Un argument que l’avocat Gavin Glover a méthodiquement remis en cause. L’homme de loi a également critiqué la formulation qu’il juge approximative des charges provisoires logées par la police. Navin Ramgoolam répond d’une triple accusation de forgery, conspiracy et money laundering. Des délits en relation à une transaction immobilière effectuée entre Iqbal Mallam-Hasham et le groupe BAI.

Prenant la parole du box, le leader du Parti travailliste a précisé : « I have never and do not intend to interfere with any witness » avant de rappeler qu’il a répondu à « every request of the police ».  Samedi soir, quand la police lui posé une série de 91 questions, Navin Ramgoolam a gardé son droit au silence.
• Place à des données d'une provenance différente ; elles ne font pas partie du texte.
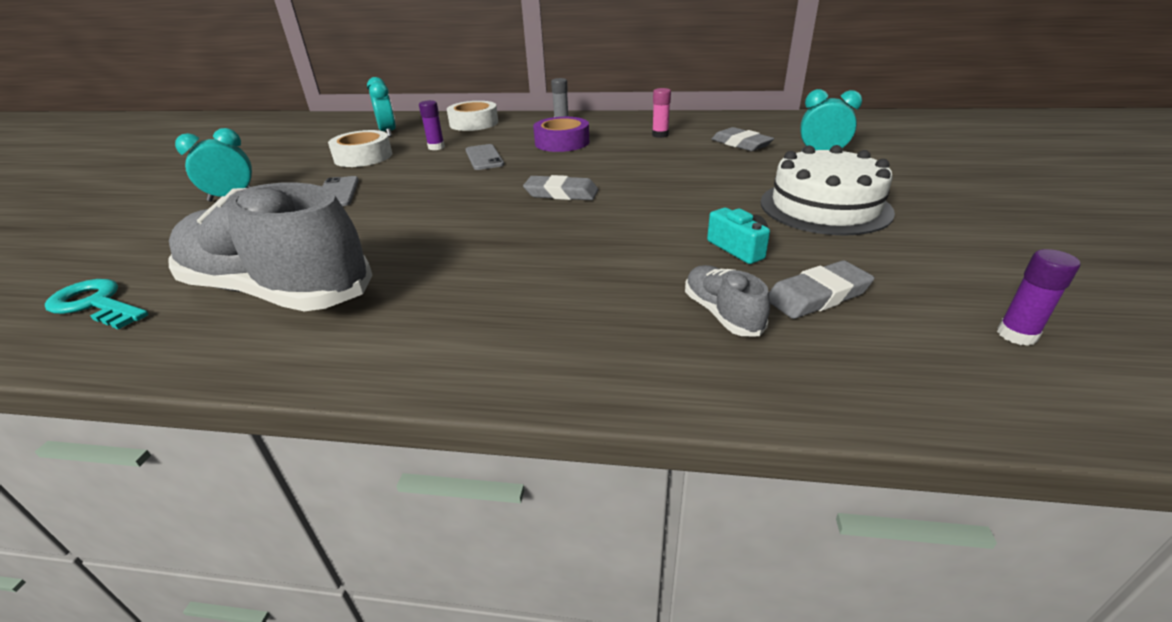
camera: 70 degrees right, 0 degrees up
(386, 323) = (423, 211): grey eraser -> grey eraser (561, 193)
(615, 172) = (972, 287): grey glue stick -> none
Se contentant de consigner par écrit : « I wish to answer that I deny all the so called charges that have been put to ne just now. I state that there is not an iota of evidence against me ».

Pour Glover, si depuis trois mois Navin Ramgoolam a scrupuleusement suivi toutes les conditions de sa remise en liberté et n’a nullement interféré avec l’enquête de la police, il ne fera pas le contraire maintenant. Ce qui est une raison suffisante pour que la justice lui accorde sa liberté.

Les auditions d’aujourd’hui ayant débuté en retard et duré plus longtemps que prévu, la magistrate Navina Parsuramen a décidé de donner sa décision ce dimanche matin à 10h.

Une centaine de partisans du leader des travaillistes étaient présents aujourd’hui à la Bail and Remand Court en soutien à Navin Ramgoolam.